__Work request 1__: In the passage on Ottoman firmans, rewrite the paragraph beginning "In the Ottoman Empire, the Sultan derived" as a short list that keeps its main facts.

Origins of firmans in the Ottoman Empire

In the Ottoman Empire, the Sultan derived his authority from his role as upholder of the Shar'ia, but the Shar'ia did not cover all aspects of Ottoman social and political life. Therefore, in order to regulate relations and status, duties and dress of aristocracy and subjects, the Sultan created firmans.[2]

Organization

Firmans of Mehmed II and Bayazid II - kept at the Church of Saint Mary of the Mongols in Istanbul - which granted the ownership of the building to the Greek community

Firmans were gathered in kanun, which were codes, kanun from the Hellenic word kanon (Κανών) meaning rule or rules. The kanun were "a form of secular and administrative law considered to be a valid extension of religious law as a result of the ruler's right to exercise legal judgement on behalf of the community." [3]

Examples of Ottoman firmans

Firman of Sultan Murad (26 October - 23 November 1386)

In this firman, Sultan Murad I recognises a decree created by his father Sultan Orhan (ca. 1324-60). He gives the monks all they owned during his father's reign, ordering that no one can oppress them or claim their land.[4] The firman is kept at the Monastery of Saint Paul the Anchorite in Egypt.

Firman of Sultan Mehmed IV (1648-1687)

(Dataset records)
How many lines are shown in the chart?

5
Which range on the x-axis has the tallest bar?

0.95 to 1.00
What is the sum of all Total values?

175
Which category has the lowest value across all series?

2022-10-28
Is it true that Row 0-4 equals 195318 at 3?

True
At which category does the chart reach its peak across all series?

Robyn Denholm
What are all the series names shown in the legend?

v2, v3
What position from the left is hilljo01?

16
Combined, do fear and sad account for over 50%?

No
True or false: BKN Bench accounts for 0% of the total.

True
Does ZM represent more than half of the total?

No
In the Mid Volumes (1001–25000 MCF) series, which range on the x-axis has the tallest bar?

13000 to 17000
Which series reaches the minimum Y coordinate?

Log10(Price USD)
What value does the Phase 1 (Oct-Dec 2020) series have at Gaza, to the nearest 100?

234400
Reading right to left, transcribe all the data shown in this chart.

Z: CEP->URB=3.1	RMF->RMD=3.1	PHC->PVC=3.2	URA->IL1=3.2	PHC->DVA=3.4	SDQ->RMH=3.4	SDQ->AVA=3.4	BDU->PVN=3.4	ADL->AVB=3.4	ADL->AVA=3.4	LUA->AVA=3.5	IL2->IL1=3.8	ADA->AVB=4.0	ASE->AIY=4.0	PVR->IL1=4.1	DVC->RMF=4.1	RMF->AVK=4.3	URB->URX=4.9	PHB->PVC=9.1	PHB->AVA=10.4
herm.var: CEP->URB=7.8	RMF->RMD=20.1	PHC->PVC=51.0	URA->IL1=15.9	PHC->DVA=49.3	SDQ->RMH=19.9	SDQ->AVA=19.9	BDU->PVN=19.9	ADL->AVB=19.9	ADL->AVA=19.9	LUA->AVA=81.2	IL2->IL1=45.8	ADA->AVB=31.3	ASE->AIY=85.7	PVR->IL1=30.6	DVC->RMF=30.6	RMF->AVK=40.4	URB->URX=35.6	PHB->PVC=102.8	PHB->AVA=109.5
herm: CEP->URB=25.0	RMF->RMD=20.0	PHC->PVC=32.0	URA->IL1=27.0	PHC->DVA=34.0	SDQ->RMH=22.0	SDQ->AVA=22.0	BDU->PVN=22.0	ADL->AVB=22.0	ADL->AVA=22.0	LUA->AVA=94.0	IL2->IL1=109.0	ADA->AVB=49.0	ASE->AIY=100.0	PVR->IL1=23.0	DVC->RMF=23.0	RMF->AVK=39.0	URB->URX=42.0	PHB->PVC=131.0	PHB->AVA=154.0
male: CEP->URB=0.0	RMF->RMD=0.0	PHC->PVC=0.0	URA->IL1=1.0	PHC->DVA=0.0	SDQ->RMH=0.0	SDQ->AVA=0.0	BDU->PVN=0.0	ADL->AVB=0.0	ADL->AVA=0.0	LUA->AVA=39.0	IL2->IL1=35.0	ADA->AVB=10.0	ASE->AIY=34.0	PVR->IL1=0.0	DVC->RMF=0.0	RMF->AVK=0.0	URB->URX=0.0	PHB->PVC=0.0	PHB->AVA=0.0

__Work request 2__: Filter the listing down to every line that contains the string "series", treating uppercase and lowercase as different.

__Final answer 1__:
- The Sultan's authority came from his role as upholder of the Shar'ia.
- The Shar'ia did not cover every aspect of Ottoman social and political life.
- To regulate the relations, status, duties and dress of the aristocracy and subjects, the Sultan created firmans.

__Final answer 2__:
Which category has the lowest value across all series?
At which category does the chart reach its peak across all series?
What are all the series names shown in the legend?
In the Mid Volumes (1001–25000 MCF) series, which range on the x-axis has the tallest bar?
Which series reaches the minimum Y coordinate?
What value does the Phase 1 (Oct-Dec 2020) series have at Gaza, to the nearest 100?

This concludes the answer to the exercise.